Some of the solutions seem straightforward, but they go to the heart of why the meetings live on:

  • “Have a purpose. If you don’t know why you’re meeting, don’t meet!”
  • “Manage the invite list. Remember the Rule of 7, which states that every attendee over a total of 7 reduces the likelihood of making a good, quick, executable decision by 10 percent.”
  • “Change the default time. Not too long ago, most companies called 30-minute meetings. Now the typical default time has grown to 60 minutes, even though every additional minute generates a higher cost.”

Screen Shot 2014-10-27 at 12.20.20 PMIndeed, a Center for Creative Leadership survey published in the Wall St. Journal shows, many executives feel that they have to spend more time working because of their organizations’ inefficiencies.

Instead of a weekly meeting, Oregon Business writes that companies may want to consider focusing on “a team’s energy and engagement outside formal meetings.”

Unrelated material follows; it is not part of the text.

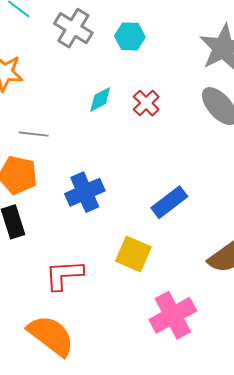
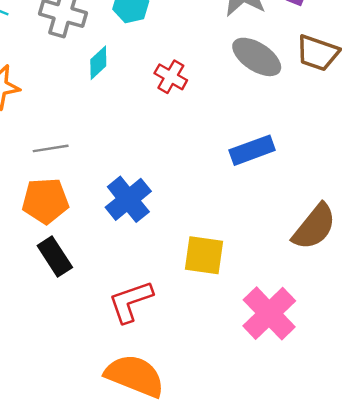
cyan diamond: (100, 99) -> (98, 63), moved
blue rectangle: (169, 202) -> (252, 150), moved, turned 33

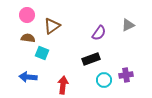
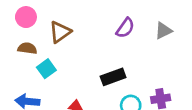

The piece continues: “Joaquin Lippincott, the president of Metal Toad Media, a Portland-based company that provides web consulting and implementation, understands this concept. ‘Every Monday and Thursday, we have a company-wide stand-up meeting where we touch on an agenda. But it’s mostly to give high-fives,’ he says. High fives? ‘It’s where we engage in individual connections, mention people who’ve helped out on a project, get the whole company excited and aware about things.’”

High fives instead of pointless weekly status updates? It just might work.